• **TASK OBJECTIVE**: Every line of the listing below should be written out exactly, minus its pictures.

• **GIVEN DATA**:

BEGIN

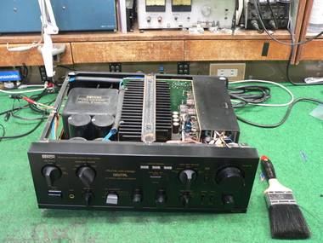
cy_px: 122
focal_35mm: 39
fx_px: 364
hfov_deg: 47.9
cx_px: 162
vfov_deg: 36.8
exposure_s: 1/6
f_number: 2.8
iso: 200
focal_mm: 6.5
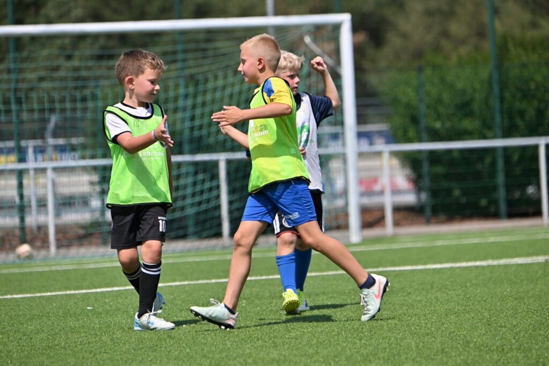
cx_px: 274
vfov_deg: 5.1
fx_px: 4118
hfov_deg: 7.6
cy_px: 183
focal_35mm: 270
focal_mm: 270
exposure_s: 1/1600
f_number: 5.6
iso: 160
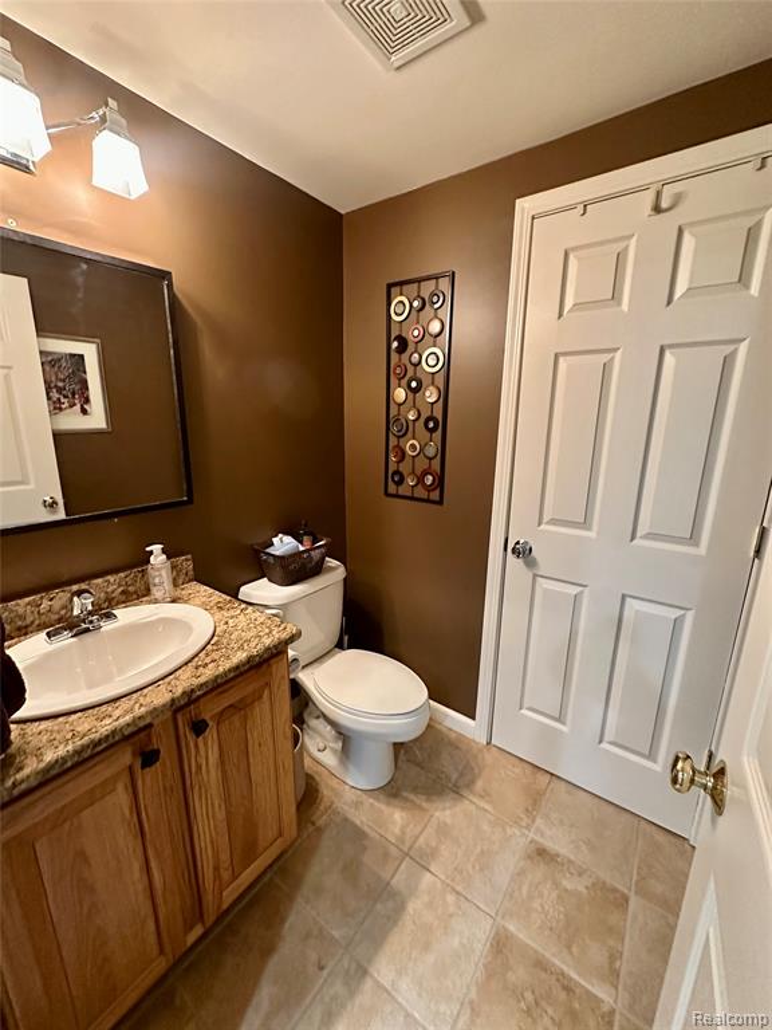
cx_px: 386
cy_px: 515
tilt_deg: -12.5
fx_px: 416
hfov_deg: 85.7
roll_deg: -1.1
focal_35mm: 14
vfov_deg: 102.1
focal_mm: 2.22
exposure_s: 1/60
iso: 800
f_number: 2.2
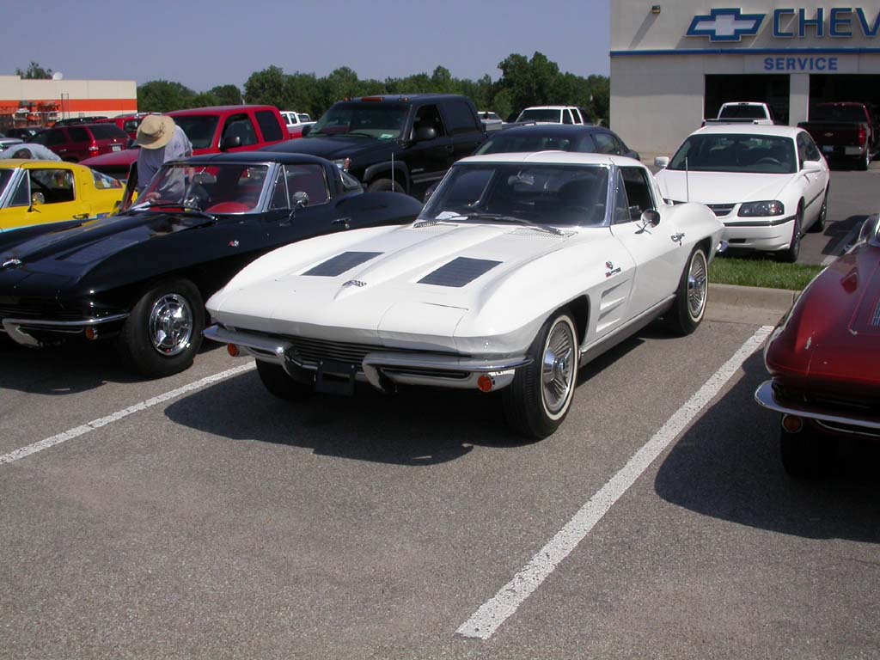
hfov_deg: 49.0
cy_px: 330
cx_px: 440
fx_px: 966
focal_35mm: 38
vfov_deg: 37.7
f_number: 7.5
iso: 100
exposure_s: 1/634
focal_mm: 7.85
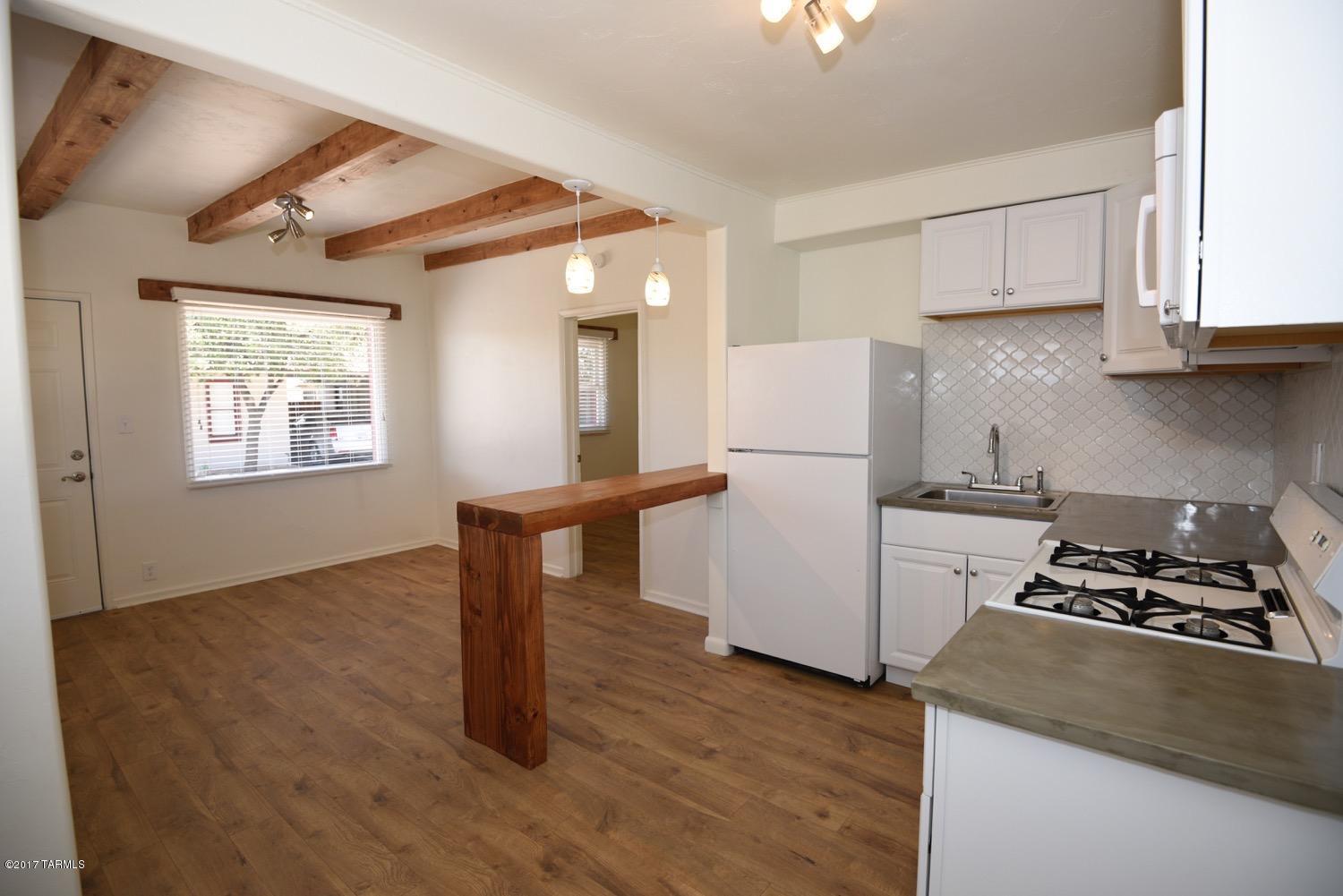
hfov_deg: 93.3
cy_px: 448
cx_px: 672
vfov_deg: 70.5
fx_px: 634
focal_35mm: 17
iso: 200
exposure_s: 1/80
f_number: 5
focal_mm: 17
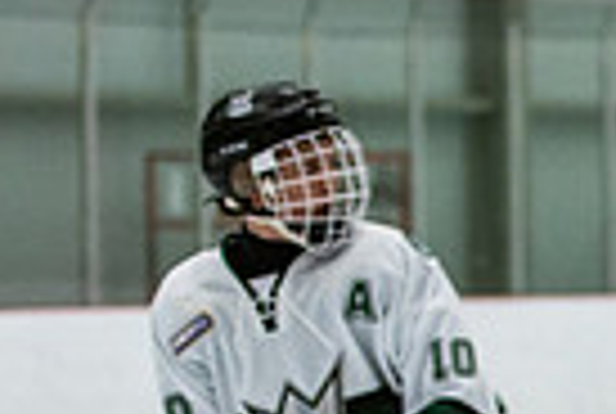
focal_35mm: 462
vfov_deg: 3.0
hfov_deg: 4.4
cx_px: 1351
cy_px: 834
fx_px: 7923
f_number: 2.8
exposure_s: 1/640
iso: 1250
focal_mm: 70
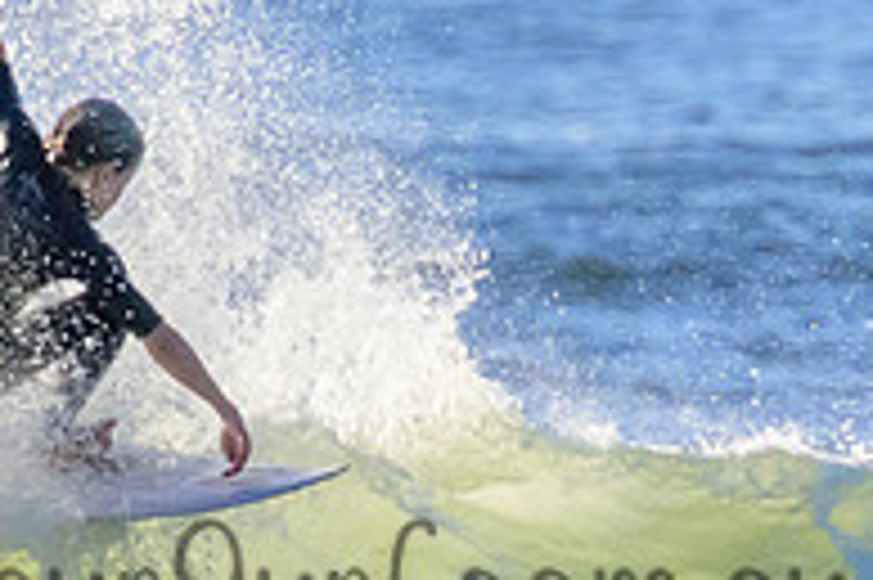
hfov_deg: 0.6
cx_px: 774
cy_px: 331
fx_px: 79689
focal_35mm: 3289
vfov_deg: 0.4
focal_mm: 800
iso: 1400
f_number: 11
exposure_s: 1/2000
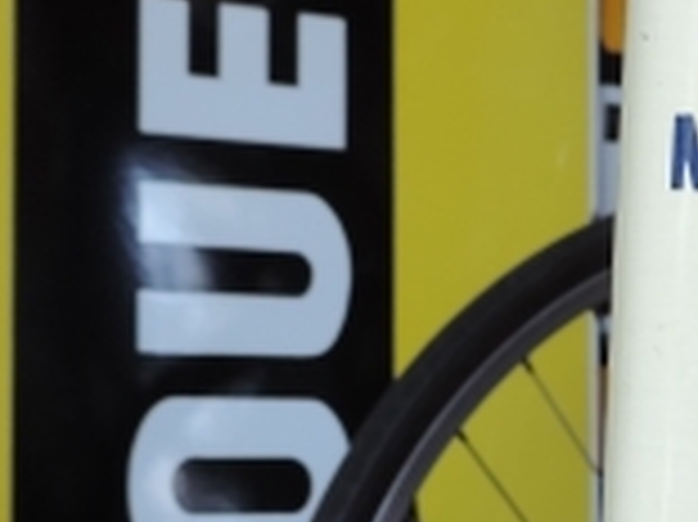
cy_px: 396
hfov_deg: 20.5
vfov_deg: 15.8
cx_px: 675
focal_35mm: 93
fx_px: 1874
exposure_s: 1/40
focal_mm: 4.3
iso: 80
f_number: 3
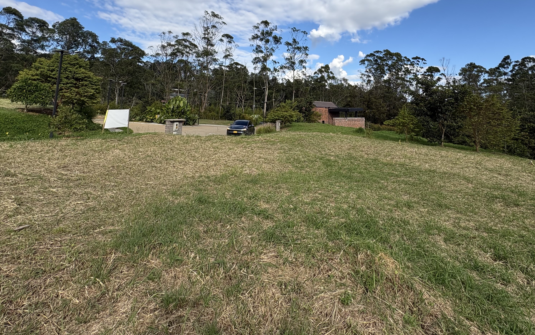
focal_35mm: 20
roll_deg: -1.8
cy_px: 69
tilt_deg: +8.1
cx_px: 298
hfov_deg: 84.7
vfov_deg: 55.6
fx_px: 292
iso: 50
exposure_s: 1/1709
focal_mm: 2.22
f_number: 2.2
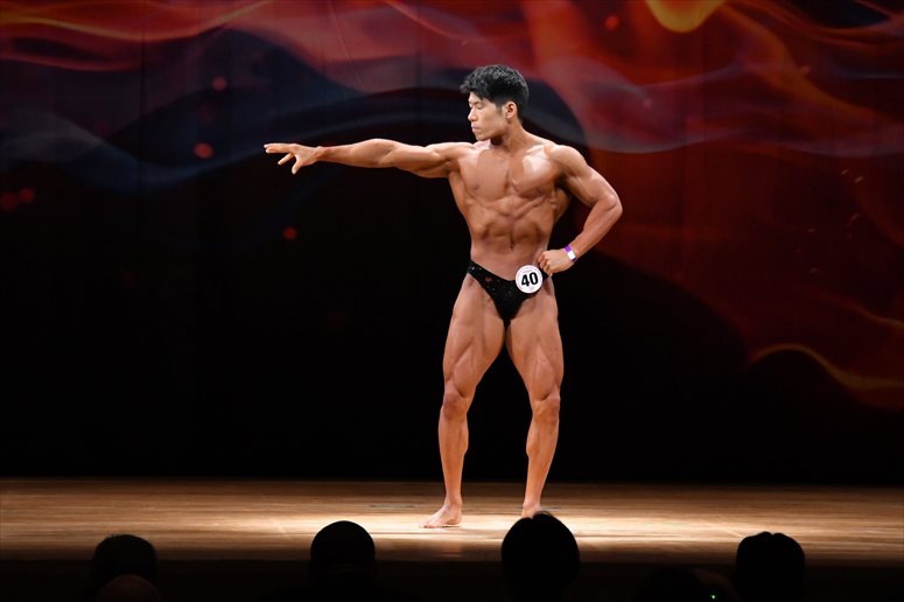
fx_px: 5447
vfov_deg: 6.3
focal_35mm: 217
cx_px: 452
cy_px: 301
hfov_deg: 9.5
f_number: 5.6
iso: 4000
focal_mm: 145
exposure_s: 1/400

END

• **OUTPUT FOR THIS EXERCISE**:
cy_px: 122
focal_35mm: 39
fx_px: 364
hfov_deg: 47.9
cx_px: 162
vfov_deg: 36.8
exposure_s: 1/6
f_number: 2.8
iso: 200
focal_mm: 6.5
cx_px: 274
vfov_deg: 5.1
fx_px: 4118
hfov_deg: 7.6
cy_px: 183
focal_35mm: 270
focal_mm: 270
exposure_s: 1/1600
f_number: 5.6
iso: 160
cx_px: 386
cy_px: 515
tilt_deg: -12.5
fx_px: 416
hfov_deg: 85.7
roll_deg: -1.1
focal_35mm: 14
vfov_deg: 102.1
focal_mm: 2.22
exposure_s: 1/60
iso: 800
f_number: 2.2
hfov_deg: 49.0
cy_px: 330
cx_px: 440
fx_px: 966
focal_35mm: 38
vfov_deg: 37.7
f_number: 7.5
iso: 100
exposure_s: 1/634
focal_mm: 7.85
hfov_deg: 93.3
cy_px: 448
cx_px: 672
vfov_deg: 70.5
fx_px: 634
focal_35mm: 17
iso: 200
exposure_s: 1/80
f_number: 5
focal_mm: 17
focal_35mm: 462
vfov_deg: 3.0
hfov_deg: 4.4
cx_px: 1351
cy_px: 834
fx_px: 7923
f_number: 2.8
exposure_s: 1/640
iso: 1250
focal_mm: 70
hfov_deg: 0.6
cx_px: 774
cy_px: 331
fx_px: 79689
focal_35mm: 3289
vfov_deg: 0.4
focal_mm: 800
iso: 1400
f_number: 11
exposure_s: 1/2000
cy_px: 396
hfov_deg: 20.5
vfov_deg: 15.8
cx_px: 675
focal_35mm: 93
fx_px: 1874
exposure_s: 1/40
focal_mm: 4.3
iso: 80
f_number: 3
focal_35mm: 20
roll_deg: -1.8
cy_px: 69
tilt_deg: +8.1
cx_px: 298
hfov_deg: 84.7
vfov_deg: 55.6
fx_px: 292
iso: 50
exposure_s: 1/1709
focal_mm: 2.22
f_number: 2.2
fx_px: 5447
vfov_deg: 6.3
focal_35mm: 217
cx_px: 452
cy_px: 301
hfov_deg: 9.5
f_number: 5.6
iso: 4000
focal_mm: 145
exposure_s: 1/400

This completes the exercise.